みずほ情報総研が令和元年度に厚生労働省の国庫補助事業として実施した、標記の事業に関する事業報告書が同社のウェブサイトにおいて公表されています。
(https://www.mizuho-ir.co.jp/case/research/pdf/r01konkyu2019_0401v2.pdf
https://www.mizuho-ir.co.jp/case/research/pdf/r01konkyu2019_0402v2.pdf )
本報告書は、タイトルのとおり、小規模社会福祉法人(年間のサービス活動収益10 億円以下)の財務会計を対象としたものですが、こうした法人では、ごく少数の担当者が他の業務との兼任にて事務処理を行っているケースも多く、財務報告の質の確保が難しい状況となっている場合が多い状況にあります。
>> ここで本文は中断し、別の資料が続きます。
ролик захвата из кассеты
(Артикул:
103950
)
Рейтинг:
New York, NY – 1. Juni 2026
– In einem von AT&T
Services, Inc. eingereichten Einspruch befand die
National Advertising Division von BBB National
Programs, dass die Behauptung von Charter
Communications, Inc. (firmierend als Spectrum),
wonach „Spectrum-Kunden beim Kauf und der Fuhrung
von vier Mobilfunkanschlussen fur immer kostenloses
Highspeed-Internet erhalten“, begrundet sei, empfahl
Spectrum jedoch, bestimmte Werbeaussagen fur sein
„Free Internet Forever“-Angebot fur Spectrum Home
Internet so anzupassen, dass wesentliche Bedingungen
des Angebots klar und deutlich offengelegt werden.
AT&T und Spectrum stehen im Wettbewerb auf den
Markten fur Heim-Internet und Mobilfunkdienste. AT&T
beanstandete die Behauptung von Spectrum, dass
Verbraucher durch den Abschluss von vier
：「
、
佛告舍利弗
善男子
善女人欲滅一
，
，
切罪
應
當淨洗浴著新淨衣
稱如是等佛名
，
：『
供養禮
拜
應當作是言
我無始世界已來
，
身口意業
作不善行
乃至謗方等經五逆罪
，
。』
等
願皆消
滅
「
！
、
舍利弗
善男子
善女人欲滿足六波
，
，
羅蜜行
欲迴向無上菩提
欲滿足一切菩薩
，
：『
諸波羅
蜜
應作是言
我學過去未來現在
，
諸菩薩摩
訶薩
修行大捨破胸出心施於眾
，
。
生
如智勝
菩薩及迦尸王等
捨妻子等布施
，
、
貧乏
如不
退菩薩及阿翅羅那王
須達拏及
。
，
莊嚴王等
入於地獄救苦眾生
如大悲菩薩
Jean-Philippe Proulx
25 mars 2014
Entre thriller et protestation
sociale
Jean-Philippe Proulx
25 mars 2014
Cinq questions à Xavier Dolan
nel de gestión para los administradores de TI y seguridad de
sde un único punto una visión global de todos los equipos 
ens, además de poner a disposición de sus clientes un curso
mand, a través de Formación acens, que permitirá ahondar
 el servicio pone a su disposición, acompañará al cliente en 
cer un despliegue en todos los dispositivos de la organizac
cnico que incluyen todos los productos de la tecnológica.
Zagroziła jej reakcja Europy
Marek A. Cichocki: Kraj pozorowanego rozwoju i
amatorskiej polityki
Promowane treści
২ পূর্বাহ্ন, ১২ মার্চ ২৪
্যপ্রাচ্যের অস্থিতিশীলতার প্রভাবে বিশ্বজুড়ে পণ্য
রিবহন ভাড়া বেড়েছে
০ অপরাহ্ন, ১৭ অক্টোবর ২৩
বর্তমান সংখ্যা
このような状況の中、同報告書では、法人及び所轄庁へのヒアリング調査の結果を踏まえ、全国社会福祉協議会の「モデル経理規程」の重点化とより具体的な「経理事務マニュアル」の作成が行われています。
経理規程については、小規模社会福祉法人の場合、私たちが所轄庁の行う指導監査に同行させて頂く際にも、策定自体がされていないことはあまりありませんが、「モデル経理規程」をそのまま使用されているケースをよく見受けます。しかし、「モデル経理規程」は大規模社会福祉法人を含めたすべての社会福祉法人を対象としており、小規模社会福祉法人では実態に即していない場合があります。
例えば、「別に定める」との内容が別に定められていなかったり、経理事務を外部に委託し、法人で会計伝票を起票していないにもかかわらず、すべての会計伝票に会計責任者が押印する旨の規定が置かれていたりしたケースについて、現実に即した規定に変更が望ましいことを指摘したことがあります。
ただし、これまでは、具体的な規定の変更は法人の判断に委ねられ、検討の参考となる情報も提供されていませんでした。この点、同報告書における「モデル経理規程」の重点化において作成された「小規模社会福祉法人向け経理規程例」は、小規模社会福祉法人の財務報告の信頼性を確保しながら、法人の実態に即した手続きの効率化を示すものであり、法人にとってのみならず、所轄庁における指導においても非常に有用なものとなっています。
また、上記の検討を踏まえた経理規程に対応して作成された「経理事務マニュアル」は、各小規模社会福祉法人における事務処理体制の水準向上や人材育成に役立つものとなっています。同報告書における「小規模社会福祉法人向け経理規程例」と「経理事務マニュアル」が、小規模社会福祉法人における適正な経理事務の運営に寄与することが期待されます。